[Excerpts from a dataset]
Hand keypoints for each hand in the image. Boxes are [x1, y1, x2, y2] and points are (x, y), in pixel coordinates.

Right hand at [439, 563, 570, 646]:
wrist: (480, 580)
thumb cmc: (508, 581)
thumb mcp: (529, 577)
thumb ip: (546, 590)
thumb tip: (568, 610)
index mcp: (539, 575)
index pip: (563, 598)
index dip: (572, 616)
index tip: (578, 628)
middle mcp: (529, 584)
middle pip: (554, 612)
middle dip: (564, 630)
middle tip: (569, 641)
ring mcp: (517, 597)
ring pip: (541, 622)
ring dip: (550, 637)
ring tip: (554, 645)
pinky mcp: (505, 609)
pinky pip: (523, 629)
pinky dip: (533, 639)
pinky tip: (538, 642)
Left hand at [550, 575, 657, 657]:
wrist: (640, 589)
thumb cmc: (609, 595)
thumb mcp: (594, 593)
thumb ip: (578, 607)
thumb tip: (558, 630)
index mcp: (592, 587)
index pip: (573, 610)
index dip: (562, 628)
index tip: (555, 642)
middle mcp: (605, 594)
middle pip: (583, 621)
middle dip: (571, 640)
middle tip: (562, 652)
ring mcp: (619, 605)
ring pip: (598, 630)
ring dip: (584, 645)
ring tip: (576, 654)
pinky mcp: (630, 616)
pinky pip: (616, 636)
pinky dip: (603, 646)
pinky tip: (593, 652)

--

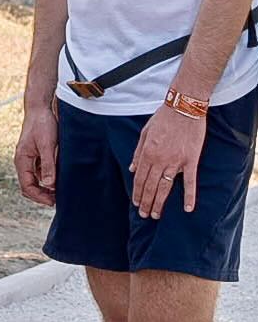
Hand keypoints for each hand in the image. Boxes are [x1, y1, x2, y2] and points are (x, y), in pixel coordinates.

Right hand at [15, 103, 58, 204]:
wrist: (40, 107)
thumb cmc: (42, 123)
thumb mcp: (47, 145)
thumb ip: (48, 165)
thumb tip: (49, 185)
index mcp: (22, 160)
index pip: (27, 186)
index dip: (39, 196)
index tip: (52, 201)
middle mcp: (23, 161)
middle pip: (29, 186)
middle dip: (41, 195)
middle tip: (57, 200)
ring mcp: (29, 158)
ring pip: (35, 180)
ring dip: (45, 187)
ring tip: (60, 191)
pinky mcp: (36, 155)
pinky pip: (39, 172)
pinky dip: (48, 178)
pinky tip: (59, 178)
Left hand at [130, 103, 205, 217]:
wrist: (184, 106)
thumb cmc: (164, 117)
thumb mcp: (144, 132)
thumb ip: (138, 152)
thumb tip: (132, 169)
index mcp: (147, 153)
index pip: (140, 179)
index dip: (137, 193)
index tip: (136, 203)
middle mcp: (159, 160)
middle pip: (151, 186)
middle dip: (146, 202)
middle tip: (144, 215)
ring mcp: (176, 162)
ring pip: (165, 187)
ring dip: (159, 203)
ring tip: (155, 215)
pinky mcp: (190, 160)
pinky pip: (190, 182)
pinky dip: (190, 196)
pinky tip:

* * *

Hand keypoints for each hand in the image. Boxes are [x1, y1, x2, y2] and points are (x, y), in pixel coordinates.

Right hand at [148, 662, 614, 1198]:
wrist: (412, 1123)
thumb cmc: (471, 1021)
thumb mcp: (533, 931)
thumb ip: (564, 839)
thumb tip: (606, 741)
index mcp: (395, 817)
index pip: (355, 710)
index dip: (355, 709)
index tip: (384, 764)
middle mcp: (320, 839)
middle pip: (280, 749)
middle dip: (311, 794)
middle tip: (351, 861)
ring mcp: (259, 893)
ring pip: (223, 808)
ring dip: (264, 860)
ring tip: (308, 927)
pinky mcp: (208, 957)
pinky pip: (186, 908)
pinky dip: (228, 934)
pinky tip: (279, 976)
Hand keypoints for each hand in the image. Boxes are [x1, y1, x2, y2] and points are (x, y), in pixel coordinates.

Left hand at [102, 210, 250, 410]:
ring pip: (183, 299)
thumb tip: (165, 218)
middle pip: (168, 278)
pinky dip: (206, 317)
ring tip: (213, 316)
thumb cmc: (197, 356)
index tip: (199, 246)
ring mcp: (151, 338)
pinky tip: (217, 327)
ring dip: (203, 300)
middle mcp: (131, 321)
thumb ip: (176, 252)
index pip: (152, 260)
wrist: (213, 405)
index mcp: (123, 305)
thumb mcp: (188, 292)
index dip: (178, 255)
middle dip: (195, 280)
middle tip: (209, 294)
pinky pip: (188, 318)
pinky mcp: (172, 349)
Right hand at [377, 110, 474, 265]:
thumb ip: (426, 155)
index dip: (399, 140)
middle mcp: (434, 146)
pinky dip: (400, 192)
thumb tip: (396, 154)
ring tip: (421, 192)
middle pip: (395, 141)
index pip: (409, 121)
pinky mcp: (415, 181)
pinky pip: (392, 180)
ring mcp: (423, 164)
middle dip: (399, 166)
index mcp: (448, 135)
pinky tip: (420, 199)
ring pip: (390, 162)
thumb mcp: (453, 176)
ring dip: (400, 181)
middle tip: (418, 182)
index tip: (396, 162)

▶ **What needs to be done**
From the records above, print only the lines between the one holding "pinky mcp: (208, 957)" and the one holding "middle pip: (168, 278)", inclusive, exactly as they stand.

▶ **Your solution**
pinky mcp: (208, 957)
pinky pip: (186, 908)
pinky dip: (228, 934)
pinky tip: (279, 976)
Hand keypoints for each hand in the image. Boxes are [x1, y1, x2, y2] and points are (x, y), in pixel coordinates.

Left hand at [102, 210, 250, 410]:
ring pip: (183, 299)
thumb tip: (165, 218)
middle pip: (168, 278)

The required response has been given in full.